Visiting a website could be "transactional decision"?
The OFT believes there may be scope for an argument that a decision to view a particular website is a "transactional decision" as defined by the Consumer Protection from Unfair Trading Regulations 2008 ("CPRs").
The significance of this would be, according to the OFT, that if the site had been transparent about the behavioural tracking that was going to happen, consumers would not have visited a particular website, whereas in fact they did visit. So the punter has taken a transactional decision as a result of a misleading omission of material information and therefore a criminal offence has been committed.
Interesting. But what about that word "transactional"? The CPRs define a "transactional decision" as
"any decision taken by a consumer concerning (a) whether how and on what terms to purchase, make payment in whole or in part for, retain or dispose of a product; or (b) whether, how and on what terms to exercise a contractual right in relation to a product."
The author is struggling to see where a decision to visit a website, without making a purchase, could come within either of limbs (a) or (b).
Not surprising then, that having raised this as a possibility, the OFT concludes that "Current practices may not breach the CPRs though each case will would have to be assessed according to the facts." Hmmm.
So is it opt in or opt out for OBA?
So do the Data Protection Act 1998 ("DPA") or the Privacy and Electronic Communications Regulations 2003 ("PECRs") offer any more obvious solutions to those seeking a clear steer on where they would stand legally in using OBA?
On the DPA front, the OFT cites the ICO's pronouncement that information about browsing behaviour should generally be treated as personal data. Therefore, the OFT reminds us, firms will have to inform consumers about such data collection, keep the data secure and must only use it in a way that is fair to consumers. No new insights and nothing clear on which way to opt here.
Focusing next on the PECRs, the OFT reminds us that consumers must be informed when a tracking system collects information about them and given an opportunity to refuse their continued use.
Self regulation emphasis
So having noted no major groundswell of consumer anxiety over the practice, the Study falls back on self regulation of OBA on an opt out basis as its strongest recommendation at this time, the threat being as ever that if this does not work and consumer unease mounts, further legal controls may be wheeled out.

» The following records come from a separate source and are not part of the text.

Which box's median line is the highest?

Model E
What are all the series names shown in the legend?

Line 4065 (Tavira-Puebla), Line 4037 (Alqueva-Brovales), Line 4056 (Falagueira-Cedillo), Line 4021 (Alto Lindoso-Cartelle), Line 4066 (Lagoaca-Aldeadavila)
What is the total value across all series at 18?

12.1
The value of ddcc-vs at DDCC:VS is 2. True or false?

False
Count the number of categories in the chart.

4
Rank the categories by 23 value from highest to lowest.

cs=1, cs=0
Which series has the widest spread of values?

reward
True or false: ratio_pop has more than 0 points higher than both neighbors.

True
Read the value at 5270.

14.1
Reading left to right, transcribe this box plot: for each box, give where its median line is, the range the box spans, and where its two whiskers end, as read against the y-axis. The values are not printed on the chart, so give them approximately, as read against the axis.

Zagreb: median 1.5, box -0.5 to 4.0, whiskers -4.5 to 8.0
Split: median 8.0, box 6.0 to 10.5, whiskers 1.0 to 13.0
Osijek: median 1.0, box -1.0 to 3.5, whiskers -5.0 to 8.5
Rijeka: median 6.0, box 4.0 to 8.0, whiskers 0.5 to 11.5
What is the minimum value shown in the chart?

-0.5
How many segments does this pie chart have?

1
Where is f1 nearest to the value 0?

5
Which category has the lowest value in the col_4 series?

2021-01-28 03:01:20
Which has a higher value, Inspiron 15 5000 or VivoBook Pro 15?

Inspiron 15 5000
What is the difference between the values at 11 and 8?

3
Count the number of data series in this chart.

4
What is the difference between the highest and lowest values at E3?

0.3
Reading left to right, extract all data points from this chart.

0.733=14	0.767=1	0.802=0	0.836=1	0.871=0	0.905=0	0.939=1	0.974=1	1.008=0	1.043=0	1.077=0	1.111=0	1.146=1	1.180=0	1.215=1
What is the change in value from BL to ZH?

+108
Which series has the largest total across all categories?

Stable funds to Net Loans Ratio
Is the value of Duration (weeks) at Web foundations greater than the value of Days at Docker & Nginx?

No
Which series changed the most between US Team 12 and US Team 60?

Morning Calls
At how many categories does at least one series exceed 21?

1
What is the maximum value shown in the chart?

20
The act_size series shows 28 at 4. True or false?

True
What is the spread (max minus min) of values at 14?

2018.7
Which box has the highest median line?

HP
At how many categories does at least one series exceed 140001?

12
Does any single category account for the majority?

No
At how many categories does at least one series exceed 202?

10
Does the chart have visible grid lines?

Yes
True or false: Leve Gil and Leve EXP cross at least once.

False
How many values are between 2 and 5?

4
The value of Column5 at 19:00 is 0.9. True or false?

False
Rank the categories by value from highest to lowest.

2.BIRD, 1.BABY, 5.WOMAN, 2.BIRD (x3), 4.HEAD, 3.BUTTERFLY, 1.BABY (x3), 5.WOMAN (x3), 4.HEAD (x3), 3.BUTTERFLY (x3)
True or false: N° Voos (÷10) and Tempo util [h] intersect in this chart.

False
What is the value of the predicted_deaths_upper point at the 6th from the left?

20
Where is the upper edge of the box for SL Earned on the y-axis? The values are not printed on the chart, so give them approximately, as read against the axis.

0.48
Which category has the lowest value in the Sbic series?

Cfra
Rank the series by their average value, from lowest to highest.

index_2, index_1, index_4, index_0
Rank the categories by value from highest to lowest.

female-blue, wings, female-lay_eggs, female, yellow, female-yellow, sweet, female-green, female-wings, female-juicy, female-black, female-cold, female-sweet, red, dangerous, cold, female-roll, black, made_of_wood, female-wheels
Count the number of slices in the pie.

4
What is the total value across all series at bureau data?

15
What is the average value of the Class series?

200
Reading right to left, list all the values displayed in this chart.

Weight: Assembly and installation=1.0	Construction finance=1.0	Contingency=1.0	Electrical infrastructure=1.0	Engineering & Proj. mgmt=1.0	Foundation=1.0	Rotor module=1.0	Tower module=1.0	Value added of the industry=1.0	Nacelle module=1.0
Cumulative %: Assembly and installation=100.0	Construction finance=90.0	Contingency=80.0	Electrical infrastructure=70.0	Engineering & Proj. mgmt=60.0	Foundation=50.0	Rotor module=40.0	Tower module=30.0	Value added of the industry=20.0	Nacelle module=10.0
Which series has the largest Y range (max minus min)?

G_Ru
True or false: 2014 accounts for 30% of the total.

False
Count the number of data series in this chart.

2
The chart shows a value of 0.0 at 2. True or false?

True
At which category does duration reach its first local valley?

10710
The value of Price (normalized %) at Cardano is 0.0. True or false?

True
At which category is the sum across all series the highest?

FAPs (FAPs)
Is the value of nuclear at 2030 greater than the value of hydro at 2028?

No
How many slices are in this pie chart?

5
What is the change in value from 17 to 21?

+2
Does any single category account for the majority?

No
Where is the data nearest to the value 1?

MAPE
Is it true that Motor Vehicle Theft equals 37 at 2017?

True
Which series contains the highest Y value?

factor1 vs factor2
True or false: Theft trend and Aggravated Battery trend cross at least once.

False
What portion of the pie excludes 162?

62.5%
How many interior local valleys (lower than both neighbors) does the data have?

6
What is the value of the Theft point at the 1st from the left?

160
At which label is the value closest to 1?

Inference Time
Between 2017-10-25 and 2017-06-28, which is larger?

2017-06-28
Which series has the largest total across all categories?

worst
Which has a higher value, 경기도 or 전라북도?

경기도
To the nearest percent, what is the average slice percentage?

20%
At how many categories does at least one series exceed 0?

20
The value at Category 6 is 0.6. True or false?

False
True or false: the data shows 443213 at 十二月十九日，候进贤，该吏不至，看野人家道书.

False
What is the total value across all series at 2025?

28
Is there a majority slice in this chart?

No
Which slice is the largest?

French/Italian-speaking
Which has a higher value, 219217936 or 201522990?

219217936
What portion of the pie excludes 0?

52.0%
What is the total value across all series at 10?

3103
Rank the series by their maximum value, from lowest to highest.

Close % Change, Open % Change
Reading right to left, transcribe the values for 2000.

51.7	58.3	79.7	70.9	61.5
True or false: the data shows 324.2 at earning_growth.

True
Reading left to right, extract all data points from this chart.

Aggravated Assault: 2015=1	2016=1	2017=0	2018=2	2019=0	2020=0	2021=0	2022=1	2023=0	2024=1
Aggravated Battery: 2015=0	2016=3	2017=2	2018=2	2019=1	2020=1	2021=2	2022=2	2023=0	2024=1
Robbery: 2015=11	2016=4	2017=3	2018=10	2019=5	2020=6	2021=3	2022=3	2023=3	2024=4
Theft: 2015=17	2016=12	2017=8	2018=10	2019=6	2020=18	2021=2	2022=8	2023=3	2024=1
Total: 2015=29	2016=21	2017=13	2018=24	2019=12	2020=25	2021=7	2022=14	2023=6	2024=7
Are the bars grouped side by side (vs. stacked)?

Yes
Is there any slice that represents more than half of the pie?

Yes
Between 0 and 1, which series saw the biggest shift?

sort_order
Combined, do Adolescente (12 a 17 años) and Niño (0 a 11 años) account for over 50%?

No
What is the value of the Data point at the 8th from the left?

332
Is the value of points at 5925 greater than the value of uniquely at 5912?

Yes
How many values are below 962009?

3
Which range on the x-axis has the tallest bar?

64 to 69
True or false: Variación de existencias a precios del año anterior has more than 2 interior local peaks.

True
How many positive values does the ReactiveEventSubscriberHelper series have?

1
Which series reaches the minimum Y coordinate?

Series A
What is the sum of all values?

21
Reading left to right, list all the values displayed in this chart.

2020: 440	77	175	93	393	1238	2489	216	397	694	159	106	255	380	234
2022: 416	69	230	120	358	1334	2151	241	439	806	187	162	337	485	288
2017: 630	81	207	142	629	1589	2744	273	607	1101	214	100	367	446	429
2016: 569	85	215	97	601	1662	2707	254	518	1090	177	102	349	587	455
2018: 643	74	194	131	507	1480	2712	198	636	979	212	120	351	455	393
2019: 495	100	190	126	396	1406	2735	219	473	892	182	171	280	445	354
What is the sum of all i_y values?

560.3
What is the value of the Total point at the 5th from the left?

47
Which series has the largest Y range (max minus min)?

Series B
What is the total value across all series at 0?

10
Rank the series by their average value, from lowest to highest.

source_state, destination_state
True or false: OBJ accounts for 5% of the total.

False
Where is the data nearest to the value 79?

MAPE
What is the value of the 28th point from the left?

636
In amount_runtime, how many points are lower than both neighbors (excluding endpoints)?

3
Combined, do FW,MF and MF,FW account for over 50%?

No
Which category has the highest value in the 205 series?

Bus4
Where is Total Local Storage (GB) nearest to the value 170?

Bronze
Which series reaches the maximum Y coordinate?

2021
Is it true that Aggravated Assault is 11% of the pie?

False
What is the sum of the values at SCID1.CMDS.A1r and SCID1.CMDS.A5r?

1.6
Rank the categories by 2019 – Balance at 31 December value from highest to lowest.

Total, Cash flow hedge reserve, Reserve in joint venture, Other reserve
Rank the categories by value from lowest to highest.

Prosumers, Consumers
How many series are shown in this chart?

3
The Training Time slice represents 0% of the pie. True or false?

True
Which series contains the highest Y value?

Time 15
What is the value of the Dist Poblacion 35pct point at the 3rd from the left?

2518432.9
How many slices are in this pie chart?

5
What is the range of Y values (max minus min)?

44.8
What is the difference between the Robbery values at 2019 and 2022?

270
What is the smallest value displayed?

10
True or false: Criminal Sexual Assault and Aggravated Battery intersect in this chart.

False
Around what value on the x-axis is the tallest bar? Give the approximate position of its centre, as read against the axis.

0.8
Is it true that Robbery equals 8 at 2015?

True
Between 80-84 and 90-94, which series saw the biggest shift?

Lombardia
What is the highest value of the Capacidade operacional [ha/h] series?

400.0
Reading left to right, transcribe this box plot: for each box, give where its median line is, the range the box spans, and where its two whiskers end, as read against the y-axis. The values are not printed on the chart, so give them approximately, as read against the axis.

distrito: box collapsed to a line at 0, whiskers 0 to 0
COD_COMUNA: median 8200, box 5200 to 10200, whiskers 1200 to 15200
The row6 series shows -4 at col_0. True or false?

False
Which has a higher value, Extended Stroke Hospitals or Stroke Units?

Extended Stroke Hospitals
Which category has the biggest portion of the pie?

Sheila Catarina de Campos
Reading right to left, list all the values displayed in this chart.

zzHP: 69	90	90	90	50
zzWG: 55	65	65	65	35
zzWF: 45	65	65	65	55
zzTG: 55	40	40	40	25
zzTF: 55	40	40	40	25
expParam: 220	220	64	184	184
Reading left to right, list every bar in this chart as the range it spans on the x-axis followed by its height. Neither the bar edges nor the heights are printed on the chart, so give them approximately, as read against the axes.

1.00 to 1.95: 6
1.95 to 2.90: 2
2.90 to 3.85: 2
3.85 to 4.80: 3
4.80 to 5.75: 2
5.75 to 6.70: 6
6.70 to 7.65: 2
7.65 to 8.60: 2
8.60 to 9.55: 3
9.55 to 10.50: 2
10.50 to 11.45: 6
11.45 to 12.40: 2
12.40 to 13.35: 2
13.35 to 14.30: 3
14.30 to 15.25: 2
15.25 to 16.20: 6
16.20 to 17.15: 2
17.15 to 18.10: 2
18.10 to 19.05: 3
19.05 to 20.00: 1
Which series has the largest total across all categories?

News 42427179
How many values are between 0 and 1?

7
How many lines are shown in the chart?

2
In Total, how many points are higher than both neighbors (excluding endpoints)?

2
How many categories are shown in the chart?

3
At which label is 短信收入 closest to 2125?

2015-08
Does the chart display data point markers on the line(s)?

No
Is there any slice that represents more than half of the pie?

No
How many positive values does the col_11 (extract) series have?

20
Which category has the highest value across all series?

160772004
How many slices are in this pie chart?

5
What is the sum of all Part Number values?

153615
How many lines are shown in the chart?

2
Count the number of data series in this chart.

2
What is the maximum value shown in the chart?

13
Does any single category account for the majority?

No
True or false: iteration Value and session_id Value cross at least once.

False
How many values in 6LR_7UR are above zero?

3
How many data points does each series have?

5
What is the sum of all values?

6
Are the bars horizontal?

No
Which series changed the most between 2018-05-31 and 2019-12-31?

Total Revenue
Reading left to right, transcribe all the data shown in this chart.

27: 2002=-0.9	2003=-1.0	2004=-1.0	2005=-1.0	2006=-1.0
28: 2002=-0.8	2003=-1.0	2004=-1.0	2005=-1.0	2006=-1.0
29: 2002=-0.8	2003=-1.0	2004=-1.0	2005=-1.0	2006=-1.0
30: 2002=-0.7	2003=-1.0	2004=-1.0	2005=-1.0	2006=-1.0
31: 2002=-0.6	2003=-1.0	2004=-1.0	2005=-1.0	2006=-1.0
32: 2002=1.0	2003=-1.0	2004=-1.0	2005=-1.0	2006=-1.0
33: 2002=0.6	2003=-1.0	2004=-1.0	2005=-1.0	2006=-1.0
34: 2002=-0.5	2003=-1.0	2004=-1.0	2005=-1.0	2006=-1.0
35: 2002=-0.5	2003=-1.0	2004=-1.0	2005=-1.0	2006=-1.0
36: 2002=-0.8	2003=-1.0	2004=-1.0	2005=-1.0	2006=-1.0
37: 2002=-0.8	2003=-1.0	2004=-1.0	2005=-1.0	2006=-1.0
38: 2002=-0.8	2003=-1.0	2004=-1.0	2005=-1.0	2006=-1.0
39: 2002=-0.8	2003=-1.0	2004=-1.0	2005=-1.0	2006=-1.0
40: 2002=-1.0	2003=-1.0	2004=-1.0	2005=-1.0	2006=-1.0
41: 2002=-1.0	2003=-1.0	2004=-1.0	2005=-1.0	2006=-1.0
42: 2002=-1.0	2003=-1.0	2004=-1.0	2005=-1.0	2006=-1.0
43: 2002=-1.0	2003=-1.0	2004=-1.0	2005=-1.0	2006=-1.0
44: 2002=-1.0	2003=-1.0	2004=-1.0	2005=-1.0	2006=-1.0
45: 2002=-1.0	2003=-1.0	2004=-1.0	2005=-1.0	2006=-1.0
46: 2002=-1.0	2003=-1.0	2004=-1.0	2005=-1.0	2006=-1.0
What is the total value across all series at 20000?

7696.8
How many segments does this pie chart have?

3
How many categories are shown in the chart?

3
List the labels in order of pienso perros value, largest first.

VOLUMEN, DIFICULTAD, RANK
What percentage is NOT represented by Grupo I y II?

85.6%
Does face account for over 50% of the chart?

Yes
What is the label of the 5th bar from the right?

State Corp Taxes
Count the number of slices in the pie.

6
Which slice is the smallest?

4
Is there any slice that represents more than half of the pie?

The self regulation given most encouragement is that offered by the Internet Advertising Bureau and its opt out- based Good Practice Principles for OBA. However the OFT is concerned about transparency and the IAB's reliance on privacy policies when the latter are clearly only read by 10% of web surfers and never read by 50% of them.
The OFT therefore encourages the IAB to enhance awareness by (1) developing "clear and notices (sic) alongside adverts" (as per the "i" icon trial currently being launched in the USA and reported in marketinglaw.co.uk) and (2) pushing for practices that make opting out easier.
Why this matters:
Although the OFT Study is an enlightening summary of the practice of OBA and relevant legal and regulatory concerns at the start of the second decade of the 21st century, those looking for a tough, sabre-rattling stance from the OFT will have been disappointed.
To put it another way, Phil Lee, lead author of Osborne Clarke's second international OBA law survey Report available also on marketinglaw.co.uk, comments as follows:
"The OFT's report suggests that, by and large, most consumers are either in favour of or unconcerned by online targeted advertising, mirroring findings of Osborne Clarke's own recently-published global OBA report. However, while the OFT supports the IAB's welcome efforts to educate consumers and promote effective self-regulation, it has said that more needs to be done to enhance consumer transparency and to hold non-compliant advertisers to account. In effect, it has drawn a line in the sand and warned that advertisers who cross this line can expect to feel the OFT's enforcement wrath."